We are now accepting Expressions of Interest from cultural organizations that want to participate in our Social Prescription Pilot.

Social Prescription is:

  • Improving health and well-being in Massachusetts.
  • Changing the funding deficit model of cultural nonprofits.
  • Deepening relationships with professional care providing partners.
  • Recognizing the power of cultural programming to protect against loneliness and isolation.
  • Learning the best ways to be welcoming to all.
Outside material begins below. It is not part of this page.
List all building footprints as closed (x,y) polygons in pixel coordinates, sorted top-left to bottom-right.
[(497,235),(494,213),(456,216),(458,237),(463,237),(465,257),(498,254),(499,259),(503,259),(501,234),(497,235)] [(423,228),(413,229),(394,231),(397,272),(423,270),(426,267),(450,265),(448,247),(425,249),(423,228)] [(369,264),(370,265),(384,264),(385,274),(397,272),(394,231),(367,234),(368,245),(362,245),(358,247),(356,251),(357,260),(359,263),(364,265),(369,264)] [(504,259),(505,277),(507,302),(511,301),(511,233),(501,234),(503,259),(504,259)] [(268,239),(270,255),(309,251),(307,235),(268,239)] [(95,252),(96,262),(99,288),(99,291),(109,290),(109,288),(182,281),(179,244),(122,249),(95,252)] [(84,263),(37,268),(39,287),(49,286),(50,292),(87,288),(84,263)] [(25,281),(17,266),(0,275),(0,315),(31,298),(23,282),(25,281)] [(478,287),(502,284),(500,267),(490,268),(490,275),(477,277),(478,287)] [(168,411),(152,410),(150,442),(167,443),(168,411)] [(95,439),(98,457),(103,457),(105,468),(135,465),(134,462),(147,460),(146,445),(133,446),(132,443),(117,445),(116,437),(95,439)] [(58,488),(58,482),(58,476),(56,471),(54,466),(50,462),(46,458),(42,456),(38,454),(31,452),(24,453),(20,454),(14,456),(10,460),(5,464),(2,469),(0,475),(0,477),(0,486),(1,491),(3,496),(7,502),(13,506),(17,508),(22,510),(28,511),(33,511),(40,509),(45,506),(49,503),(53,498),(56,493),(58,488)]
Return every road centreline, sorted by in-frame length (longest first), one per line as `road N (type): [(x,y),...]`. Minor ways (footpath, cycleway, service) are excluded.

Social Prescription is not:

  • Creating new programs.
  • “Medicalizing” cultural programming.

As you think about the power of culture to improve health and well-being consider these facts:

  • Cultural participation reduces social isolation. Research shows that social Isolation and loneliness negatively impact health and well-being:
    • Social isolation is as dangerous to one’s health as smoking 15 cigarettes a day.
    • Loneliness increases inflammation, heart disease, dementia and death rates.
    • Loneliness is more lethal than obesity which kills 300,000 to 600,000 people a year in the US.
    • More than one in five adults in the US say they often or always feel lonely.
  • Research in the UK shows that people who participate in the arts and culture are 60% more likely to report good health compared with those who do not.
  • study of more than 50,000 adults in Norway found that participation in the arts and culture was significantly associated with good health, satisfaction with life and low anxiety and depression.

Moreover, the cost of health care consumes nearly half of our state budget every year. I’m willing to bet that we can reduce that with more cultural participation.

Whether they know it or not, your visitors and audiences are already getting a protective dose of the power of culture whenever they participate in the programming you provide. Our CultureRx Initiative is designed to help us reach people at risk of the serious consequences of loneliness and isolation, stress, and inactivity — people who may never have considered the benefits of the arts and culture.

We’re looking for organizations that already have established relationships with a professional care provider and want to be part of a learning community. Let us know if you would like to be part of the pilot by submitting an Expression of Interest by March 27, 2020.